The objective of this course is to study the conceptual, theoretical, and computational concepts of graph theory, along with examples of its applications to real-life problems. The topics covered will be: Graph concepts, definitions, and theorems. Modelling and algorithms with graphs. Isomorphisms, subgraphs, and representations of graphs. Trees, spanning trees, and shortest paths in graphs.
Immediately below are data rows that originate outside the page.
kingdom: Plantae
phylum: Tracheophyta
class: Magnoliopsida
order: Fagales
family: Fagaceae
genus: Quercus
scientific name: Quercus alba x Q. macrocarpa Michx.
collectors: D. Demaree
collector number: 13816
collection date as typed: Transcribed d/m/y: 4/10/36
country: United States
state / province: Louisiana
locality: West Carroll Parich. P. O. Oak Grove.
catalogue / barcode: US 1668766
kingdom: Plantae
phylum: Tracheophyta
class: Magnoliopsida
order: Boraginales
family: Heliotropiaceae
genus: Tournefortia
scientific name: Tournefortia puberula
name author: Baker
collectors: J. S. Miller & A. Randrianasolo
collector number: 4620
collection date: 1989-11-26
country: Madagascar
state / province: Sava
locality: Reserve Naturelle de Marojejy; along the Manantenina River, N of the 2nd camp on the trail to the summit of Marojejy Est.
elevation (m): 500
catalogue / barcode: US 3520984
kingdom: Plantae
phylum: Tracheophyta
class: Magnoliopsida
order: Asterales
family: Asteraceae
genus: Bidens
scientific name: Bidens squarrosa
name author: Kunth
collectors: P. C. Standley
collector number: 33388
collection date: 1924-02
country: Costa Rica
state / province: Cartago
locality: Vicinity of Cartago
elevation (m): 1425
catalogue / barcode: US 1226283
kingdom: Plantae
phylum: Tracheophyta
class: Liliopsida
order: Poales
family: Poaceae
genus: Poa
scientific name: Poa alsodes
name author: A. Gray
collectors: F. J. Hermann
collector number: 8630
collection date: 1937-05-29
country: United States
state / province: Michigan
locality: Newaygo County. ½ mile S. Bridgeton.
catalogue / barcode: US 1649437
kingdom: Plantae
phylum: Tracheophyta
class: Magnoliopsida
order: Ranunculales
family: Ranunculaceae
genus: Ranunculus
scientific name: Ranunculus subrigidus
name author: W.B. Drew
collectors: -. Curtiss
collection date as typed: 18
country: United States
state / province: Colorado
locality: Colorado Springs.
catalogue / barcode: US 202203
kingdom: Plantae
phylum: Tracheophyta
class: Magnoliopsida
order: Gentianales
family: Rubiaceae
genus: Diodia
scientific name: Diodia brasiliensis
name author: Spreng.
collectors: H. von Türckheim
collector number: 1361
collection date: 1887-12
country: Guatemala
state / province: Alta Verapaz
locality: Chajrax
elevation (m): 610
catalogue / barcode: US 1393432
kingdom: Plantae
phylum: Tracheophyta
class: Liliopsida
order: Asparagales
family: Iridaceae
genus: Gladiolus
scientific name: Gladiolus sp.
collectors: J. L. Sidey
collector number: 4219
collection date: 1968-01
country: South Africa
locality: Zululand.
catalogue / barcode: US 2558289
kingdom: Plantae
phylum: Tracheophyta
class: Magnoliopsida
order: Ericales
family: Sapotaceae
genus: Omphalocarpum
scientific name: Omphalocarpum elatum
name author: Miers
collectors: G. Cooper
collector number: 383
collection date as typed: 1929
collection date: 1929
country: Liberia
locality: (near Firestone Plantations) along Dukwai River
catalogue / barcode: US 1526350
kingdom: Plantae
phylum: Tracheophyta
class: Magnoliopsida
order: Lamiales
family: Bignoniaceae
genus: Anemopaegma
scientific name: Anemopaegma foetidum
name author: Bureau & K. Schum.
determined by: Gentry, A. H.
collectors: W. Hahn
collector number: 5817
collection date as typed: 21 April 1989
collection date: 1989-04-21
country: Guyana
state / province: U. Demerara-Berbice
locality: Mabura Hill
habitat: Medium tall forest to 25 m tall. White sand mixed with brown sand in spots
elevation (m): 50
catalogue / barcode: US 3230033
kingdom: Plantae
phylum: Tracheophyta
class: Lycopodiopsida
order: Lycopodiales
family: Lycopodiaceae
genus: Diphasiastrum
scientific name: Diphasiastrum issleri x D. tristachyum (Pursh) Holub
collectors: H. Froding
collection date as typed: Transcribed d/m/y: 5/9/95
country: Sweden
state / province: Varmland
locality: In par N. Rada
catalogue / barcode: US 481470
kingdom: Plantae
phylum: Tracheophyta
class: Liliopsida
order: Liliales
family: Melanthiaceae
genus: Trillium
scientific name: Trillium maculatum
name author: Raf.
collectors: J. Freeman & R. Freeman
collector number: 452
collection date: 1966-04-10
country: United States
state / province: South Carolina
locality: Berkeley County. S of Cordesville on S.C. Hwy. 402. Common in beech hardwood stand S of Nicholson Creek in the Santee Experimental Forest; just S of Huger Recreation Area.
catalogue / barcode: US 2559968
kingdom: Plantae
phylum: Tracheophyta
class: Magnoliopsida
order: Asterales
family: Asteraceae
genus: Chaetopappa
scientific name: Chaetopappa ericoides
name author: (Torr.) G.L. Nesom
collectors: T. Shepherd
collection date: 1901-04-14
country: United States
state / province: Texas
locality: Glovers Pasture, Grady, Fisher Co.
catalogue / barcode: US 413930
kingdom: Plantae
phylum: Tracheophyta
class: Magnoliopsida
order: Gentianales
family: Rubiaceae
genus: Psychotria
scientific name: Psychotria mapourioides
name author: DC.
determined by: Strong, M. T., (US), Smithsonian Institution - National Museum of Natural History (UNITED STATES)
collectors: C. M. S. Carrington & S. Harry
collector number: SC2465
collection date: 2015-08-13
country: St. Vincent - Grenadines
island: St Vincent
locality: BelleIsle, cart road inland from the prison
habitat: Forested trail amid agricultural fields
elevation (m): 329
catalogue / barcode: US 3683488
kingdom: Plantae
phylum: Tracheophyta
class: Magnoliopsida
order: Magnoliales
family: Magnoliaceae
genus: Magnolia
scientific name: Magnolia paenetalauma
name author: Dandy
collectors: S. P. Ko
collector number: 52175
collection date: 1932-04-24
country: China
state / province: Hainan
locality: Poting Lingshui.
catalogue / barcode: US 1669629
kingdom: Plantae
Graph traversal problems.

MAT 460 meets three hours of lecture per week.

### Prerequisites

• Required: MAT 211, MAT 271, and MAT 241 or CSC 121 or CSC 115, or equivalent with grade C or better.
• Recommended: MAT 281 with a grade of a C or better.

### Textbook

A. Stanoyevitch, Discrete Structures with Contemporary Applications, Chapman & Hall (2011)

### Learning Outcomes

After completing MAT 460, students will be able to:

• Identify properties and characteristics of graphs
• Write proofs of theorems involving graph concepts and definitions
• Reframe an assortment of real-life problems in terms of graph theoretic problems
• Decide whether two differently presented graphs are the same (isomorphic) from a graph theoretical perspective
• Execute graph algorithms, both by hand, and with the assistance of a computer
• Determine whether a given applied or pure graph problem can be solved by an efficient algorithm, and if so, to describe such an algorithm

### Course Outline

 Week Topics 1 Overview of the subject with introductions to some key graph concepts and examples 2 Degree sequences of graphs, and an algorithm for determining whether a given sequence can be realized as the degree sequence of a simple graph 3 Digraphs, multigraphs, and modeling real-life problems with graphs 4 Distance related concepts in graphs 5 Subgraphs Exam #1 6 Graph and digraph isomorphisms 7 Matrix representations of graphs and applications of matrix operations 8 Trees (very important types of graph) 9 Spanning Trees and means of construction 10 Applications of spanning trees Exam #2 11 Tree Growing Algorithms 12 The traveling salesman problem, and related problems 13 Hamiltonian graphs 14 Network Flows 15 Review for final

Grades are based on homework, quizzes, in-class exams, a final exam, and special projects as determined by the instructor.

### Attendance Requirements

Attendance policy is set by the instructor.

### Policy on Due Dates and Make-Up Work

Due dates and policy regarding make-up work are set by the instructor.

### Schedule of Examinations

The instructor sets all test dates except the date of the final exam. The final exam is given at the date and time announced in the Schedule of Classes.